### Exercise instructions
a – In the text on Amanda Boxtel and Bridging Bionics, in what year did Boxtel suffer her spinal cord injury?
b – List every web address that appears in parentheses in the text on Amanda Boxtel and Bridging Bionics.
c – Reproduce the passage of the text on Amanda Boxtel and Bridging Bionics starting at "Boxtel has faced" and ending at "2018 CNN Hero.".

### Document excerpt
════════════════

Amanda Boxtel, founder and executive director of Bridging Bionics, walks in a bionic exoskeleton suit at the Snowmass Club. Boxtel sustained a spinal cord injury from a skiing accident in 1992.
In Snowmass, miracles happen every day. This past October, the Bridging Bionics Foundation (bridgingbionics.org) celebrated its five-year anniversary of bringing hope and success to those who strive to walk once again. In more than 7,500 physical therapy sessions (and counting), the Basalt-based nonprofit has gifted the miracle of mobility to its clients with neurological challenges. “I’m just so proud that we’ve been able to sustain the program, thanks to the unwavering support of our community in every sense,” says the foundation’s founder and executive director, Amanda Boxtel (amandaboxtel.com).
Boxtel has faced her own challenges since suffering a permanent spinal cord injury in a skiing accident in 1992. From that moment, she has been dedicated to helping others with similar mobility issues live their best lives. First as a founder of Challenge Aspen (challengeaspen.org), and today with Bridging Bionics, she has impacted lives and created pathways for people to improve their outcomes and often experience the joys of walking. To applaud and recognize her tireless work, Boxtel was honored as a 2018 CNN Hero.

════════════════

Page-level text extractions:
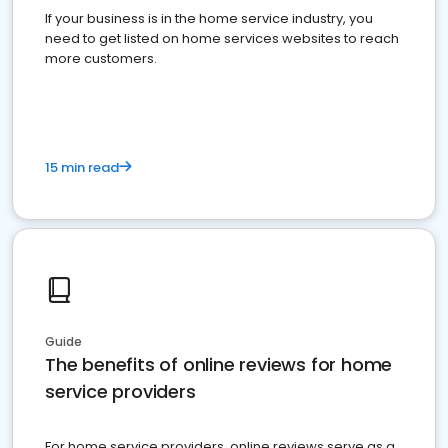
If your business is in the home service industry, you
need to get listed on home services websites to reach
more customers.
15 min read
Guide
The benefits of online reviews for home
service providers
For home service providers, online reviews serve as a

════════════════

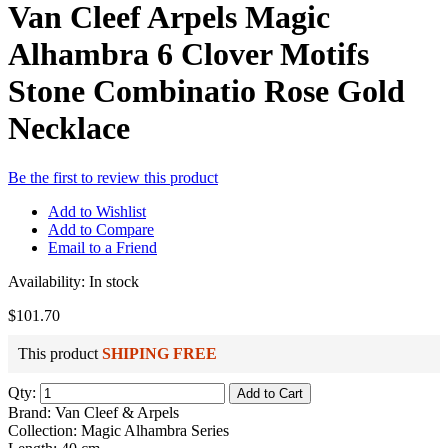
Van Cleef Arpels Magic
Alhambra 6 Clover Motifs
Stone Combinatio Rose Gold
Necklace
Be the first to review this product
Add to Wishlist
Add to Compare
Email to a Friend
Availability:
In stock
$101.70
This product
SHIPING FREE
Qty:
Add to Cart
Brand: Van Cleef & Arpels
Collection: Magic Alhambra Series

════════════════

### Completed exercise
a – 1992

b –
bridgingbionics.org
amandaboxtel.com
challengeaspen.org

c –
Boxtel has faced her own challenges since suffering a permanent spinal cord injury in a skiing accident in 1992. From that moment, she has been dedicated to helping others with similar mobility issues live their best lives. First as a founder of Challenge Aspen (challengeaspen.org), and today with Bridging Bionics, she has impacted lives and created pathways for people to improve their outcomes and often experience the joys of walking. To applaud and recognize her tireless work, Boxtel was honored as a 2018 CNN Hero.